For the equations in Section 2.3, $2/4$ is subtracted from the denominator of
$jcf_i$, and $\bar{x}_j$ in its numerator is multiplied by $2/4$.
$F_{ij}$ is equal to 2 (and not to 4). Thus, the sum of $\bar{x}_j$
concerns two field normalized citation rates for $P_j$, and the sum
is multiplied by $1/2$ (and not by $1/4$).
For *jtop20%* (Section 1.4), under the assumptions given, two of the four
rankings in which $J_i$ occurs are such that $P_j$ does not contribute
to the mean field normalized citation rates of $J_i$ in the rankings.
# References
Gunnarsson, M., Fröberg, J., Jacobsson, C., & Karlsson, S. (2011).
*Subject classification of publications in the ISI database based on
references and citations* (No. 4).
Waltman, L., & Schreiber, M. (2013). On the calculation of
percentile-based bibliometric indicators. *Journal of the American
Society for Information Science and Technology, 64*(2), 372-379.
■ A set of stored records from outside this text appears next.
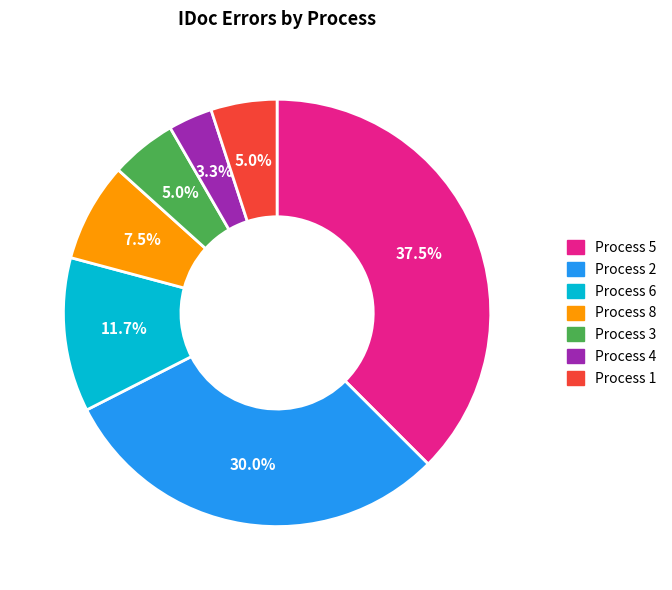

Which slice is the largest?

Process 5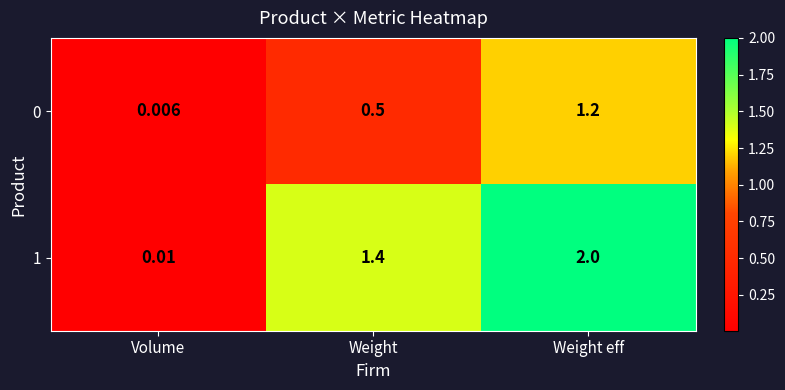

List the labels in order of 0 value, smallest first.

Volume, Weight, Weight eff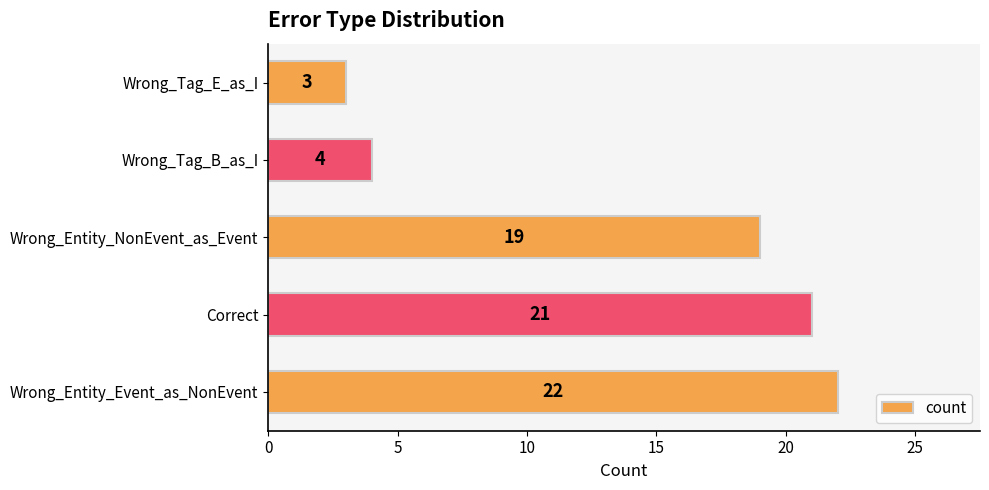

Reading bottom to top, transcribe all the data shown in this chart.

Wrong_Entity_Event_as_NonEvent=22	Correct=21	Wrong_Entity_NonEvent_as_Event=19	Wrong_Tag_B_as_I=4	Wrong_Tag_E_as_I=3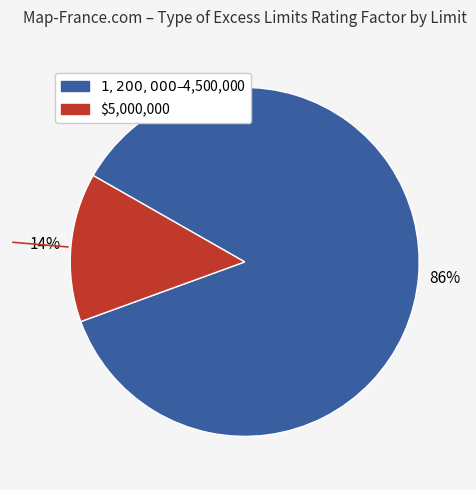

Is there a majority slice in this chart?

Yes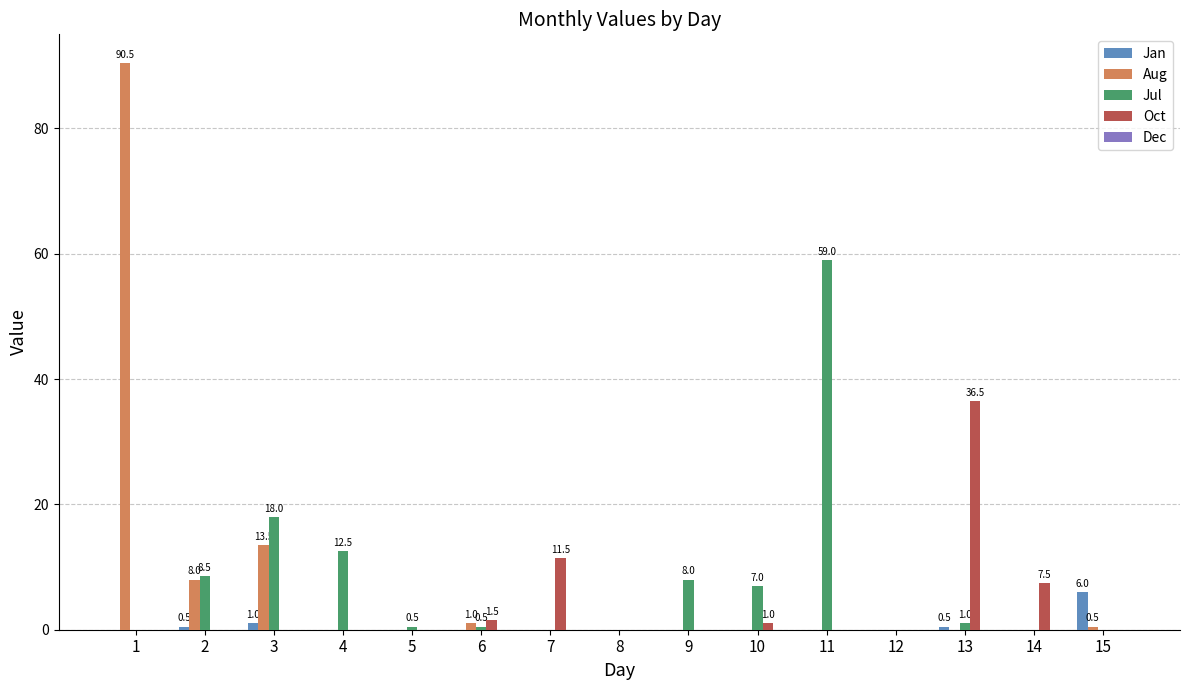

How many groups of bars are there?

15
[^1]: Weights are used for the citation distributions at stake. Each
citation value in a given distribution is assigned the weight $1/k$,
where $k$ is the number of subject categories of the corresponding
publication. The weight is the fraction with which the publication
contributes to each of its subject categories. The proportion
publications with less than $c$ citations is then the sum of the
weights for the citation values that are less than $c$, divided by
the sum of weights for all the citation values in the distribution.
[^2]: Note that for a given journal in the ranking, these rates may vary
across the different rankings, corresponding to different subject
categories, in which the journal occurs.
[^3]: A non-multidisciplinary journal in the ranking contributes, if
each of its publications has a field reference value, with respect
to the $q$:th subject category of $J_i$, greater than or equal to
0.5 (see Section 2.6), with $(1/k)m$ publications to the
ranking, where $k$ is the number of subject categories of the
journal and $m$ the number of publications of the journal.
[^4]: Such field reference values might give rise to very large field
normalized citation rates in spite of few citations.